Although I may be jumping too far ahead into the future, there is no doubt that this could benefit thousands of people, but still, there is a strong opposition and controversy over these things. The question is, why is there such dispute? It’s mainly because of religion that dominates society, and the ignorance people have about science, and things people see in science-fiction media in popular culture, which much of it is untrue. In Parrotfish, written by Ellen Witlinger, the character wonders why gender was the only thing that society did not want you to change about yourself, and who made that rule. People changed every other part about themselves for a wide variety of reasons, but gender was not one of them. Maybe because the cisgender people surrounding them might feel deserted, or that they’re encroaching on things that person never grew up with. For example, a trans-femme person may make a cisgender female more uncomfortable talking about menstruation or pregnancy problems because the transgender person never had to deal with it. Still, I like the fact that the author added a note about how gender diversity was more common in sea life, and that having a better understanding of this would allow us to deepen our understanding of how our brain classifies our own identities and personality in alignment with our assigned sex at birth.

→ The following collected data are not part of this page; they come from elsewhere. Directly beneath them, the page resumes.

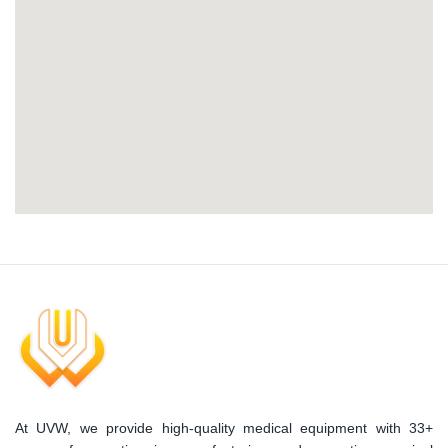
At UVW, we provide high-quality medical equipment with 33+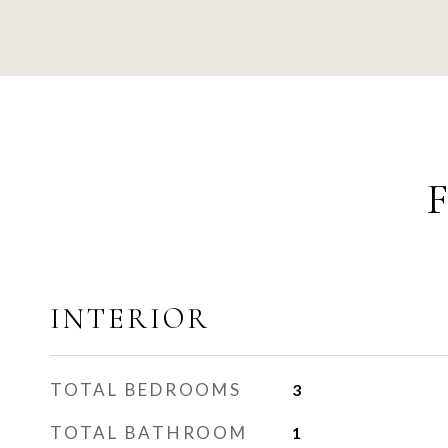
INTERIOR
TOTAL BEDROOMS
3
TOTAL BATHROOM
1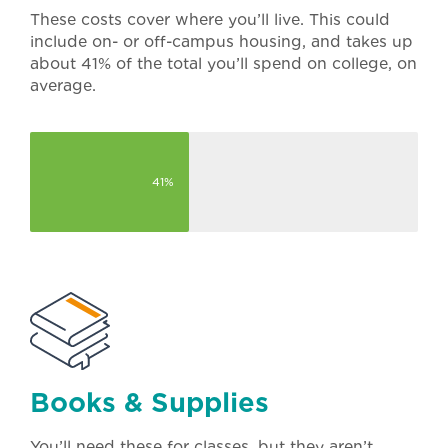
These costs cover where you’ll live. This could
include on- or off-campus housing, and takes up
about 41% of the total you’ll spend on college, on
average.
41%
Books & Supplies
You’ll need these for classes, but they aren’t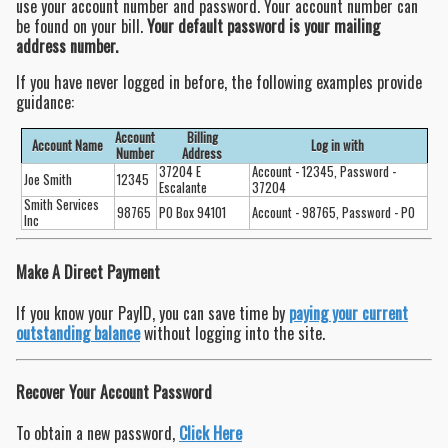
use your account number and password. Your account number can
be found on your bill.
Your default password is your mailing
address number.
If you have never logged in before, the following examples provide
guidance:
Account
Billing
Account Name
Log in with
Number
Address
37204 E
Account - 12345, Password -
Joe Smith
12345
Escalante
37204
Smith Services
98765
PO Box 94101
Account - 98765, Password - PO
Inc
Make A Direct Payment
If you know your PayID, you can save time by
paying your current
outstanding balance
without logging into the site.
Recover Your Account Password
To obtain a new password,
Click Here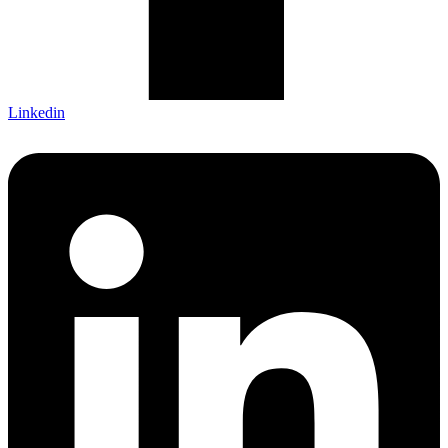
Linkedin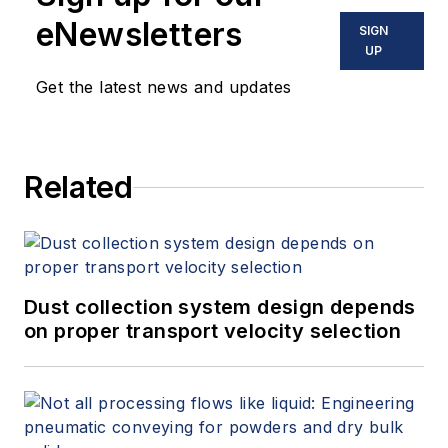
eNewsletters
SIGN
UP
Get the latest news and updates
Related
Dust collection system design depends
on proper transport velocity selection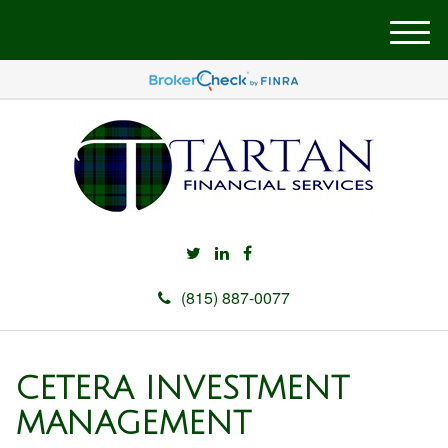
M
e
n
u
(815) 887-0077
CETERA INVESTMENT
MANAGEMENT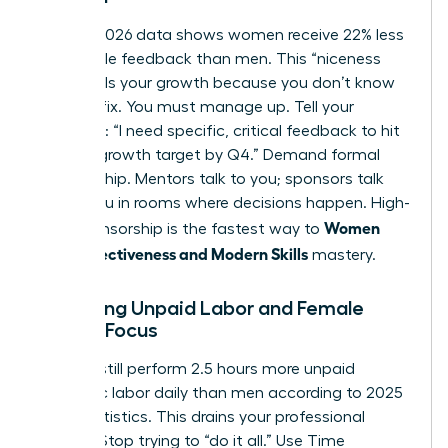
Current 2026 data shows women receive 22% less
actionable feedback than men. This “niceness
bias” stalls your growth because you don’t know
what to fix. You must manage up. Tell your
manager: “I need specific, critical feedback to hit
my 20% growth target by Q4.” Demand formal
sponsorship. Mentors talk to you; sponsors talk
about you in rooms where decisions happen. High-
Women
level sponsorship is the fastest way to
Work Effectiveness and Modern Skills
mastery.
Balancing Unpaid Labor and Female
Career Focus
Women still perform 2.5 hours more unpaid
domestic labor daily than men according to 2025
labor statistics. This drains your professional
battery. Stop trying to “do it all.” Use Time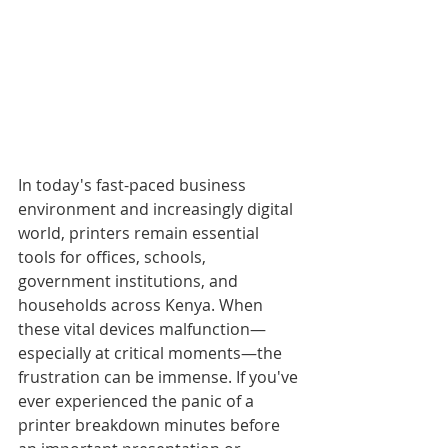
In today's fast-paced business 
environment and increasingly digital 
world, printers remain essential 
tools for offices, schools, 
government institutions, and 
households across Kenya. When 
these vital devices malfunction—
especially at critical moments—the 
frustration can be immense. If you've 
ever experienced the panic of a 
printer breakdown minutes before 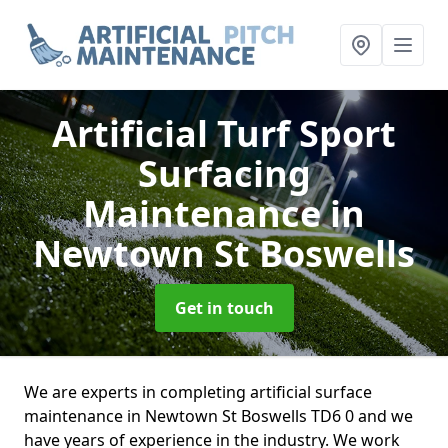
Artificial Turf Sport
Surfacing
Maintenance
in
Newtown St Boswells
Get in touch
We are experts in completing artificial surface
maintenance in Newtown St Boswells TD6 0 and we
have years of experience in the industry. We work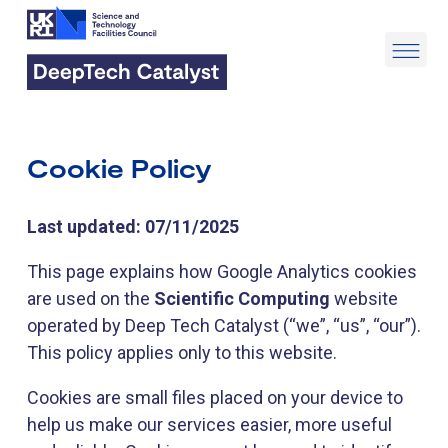
Cookie Policy
Last updated: 07/11/2025
This page explains how Google Analytics cookies
are used on the
Scientific Computing
website
operated by Deep Tech Catalyst (“we”, “us”, “our”).
This policy applies only to this website.
Cookies are small files placed on your device to
help us make our services easier, more useful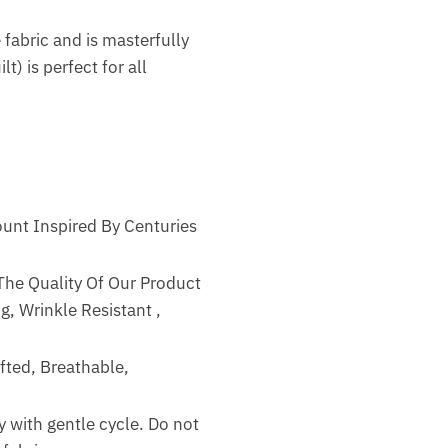
 fabric and is masterfully
t) is perfect for all
unt Inspired By Centuries
The Quality Of Our Product
g, Wrinkle Resistant ,
fted, Breathable,
 with gentle cycle. Do not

As fascinating as it seems, a lot of it remains questionable. What would we use to control what a person dreams? Do we use mind-uploading and mind-reading technology to manipulate someone’s memories using light-sensitive proteins, or do we use hypnosis and our brains’ ability to recreate sensations based on similar sensations it has recorded?
Having said that, I hope that we can get there sooner than later, as I know there are people anxious to transition in a natural and biological method so that they can continue reproducing as before. Let’s continue to help educate the people we talk to in hopes of eliminating stigma surrounding these issues.